Bob Zwirb Commentary by Bob Zwirb

The National Futures Association ("NFA") filed three separate proposed amendments with the CFTC in regard to: (i) NFA Financial Requirements Section 8 ("Additional Information Requests"), (ii) NFA Registration Rule 201 ("Registration Requirements and Procedures") and Rule 203 ("Registration Fees"), and (iii) NFA's Interpretive Notice entitled "Compliance Rule 2-30(b): Risk Disclosure Statement for Security Futures Contracts."

The amendments to Financial Requirements Section 8 add a substantially open-ended requirement that each registered FCM and forex dealer member for which NFA is the DSRO must file such financial, operational, risk management and other information as is required by NFA. The amendment does not otherwise specify what information the NFA might require or set a time period for delivery.

The amendments to NFA Registration Rules 201 and 203 are technical changes regarding fees paid by floor trader firms.

The amendments to the Compliance Rule 2-30(b) require the risk disclosure statement reflect the new settlement process that is to be used by OneChicago, LLC.

Note that the amended risk disclosure statement will require new documents.
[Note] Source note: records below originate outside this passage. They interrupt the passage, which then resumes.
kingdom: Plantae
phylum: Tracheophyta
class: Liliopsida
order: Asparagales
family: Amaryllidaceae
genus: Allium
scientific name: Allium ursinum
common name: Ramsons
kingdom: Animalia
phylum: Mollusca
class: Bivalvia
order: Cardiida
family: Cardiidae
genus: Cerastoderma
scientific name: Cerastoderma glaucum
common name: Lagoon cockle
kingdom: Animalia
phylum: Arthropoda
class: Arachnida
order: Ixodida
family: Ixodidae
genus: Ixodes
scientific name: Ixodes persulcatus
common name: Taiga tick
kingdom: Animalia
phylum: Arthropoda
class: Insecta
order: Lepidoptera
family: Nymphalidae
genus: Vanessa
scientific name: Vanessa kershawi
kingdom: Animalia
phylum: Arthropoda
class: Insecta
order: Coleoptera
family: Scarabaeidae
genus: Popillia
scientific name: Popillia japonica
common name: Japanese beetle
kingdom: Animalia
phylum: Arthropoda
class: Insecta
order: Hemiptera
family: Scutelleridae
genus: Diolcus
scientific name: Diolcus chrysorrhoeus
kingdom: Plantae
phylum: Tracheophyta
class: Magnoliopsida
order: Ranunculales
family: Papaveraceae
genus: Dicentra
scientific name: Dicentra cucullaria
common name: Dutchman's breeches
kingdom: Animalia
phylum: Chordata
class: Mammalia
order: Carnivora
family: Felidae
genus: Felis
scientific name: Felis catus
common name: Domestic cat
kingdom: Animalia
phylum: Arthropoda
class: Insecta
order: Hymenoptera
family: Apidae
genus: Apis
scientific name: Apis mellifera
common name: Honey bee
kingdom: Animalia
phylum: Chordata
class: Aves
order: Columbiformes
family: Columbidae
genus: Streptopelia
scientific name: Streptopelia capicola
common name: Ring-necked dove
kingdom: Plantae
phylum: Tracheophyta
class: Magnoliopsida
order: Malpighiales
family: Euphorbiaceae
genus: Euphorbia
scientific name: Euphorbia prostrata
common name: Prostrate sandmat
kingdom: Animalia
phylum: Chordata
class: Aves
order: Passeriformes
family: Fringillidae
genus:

See: Amendments to Financial Requirements Section 8; Amendments to Registration Rules; Amendments to Risk Disclosure Statement.

Commentary

Bob Zwirb
Bob Zwirb

The amendments to Financial Requirements Section 8 appear to be related to NFA and the CFTC's efforts to enhance customer protections in the wake of the failures of two prominent FCMs, MF Global and Peregrine Financial, and dovetail with the CFTC's recent issuance of a final rule for that purpose. See Enhancing Protections Afforded Customers and Customer Funds Held by Futures Commission Merchants and Derivatives Clearing Organizations 78 Fed. Reg. 68506 (Nov. 14, 2013). In stating that their purpose is to enhance NFA's risk management tools by providing its managers and examination staff with a complete summary of all information that NFA has determined is important to understanding the risk profile and operations of FCMs and FDMs, NFA acknowledges that "affected firms will need to devote more resources to complete their regulatory filings because of the newly required information."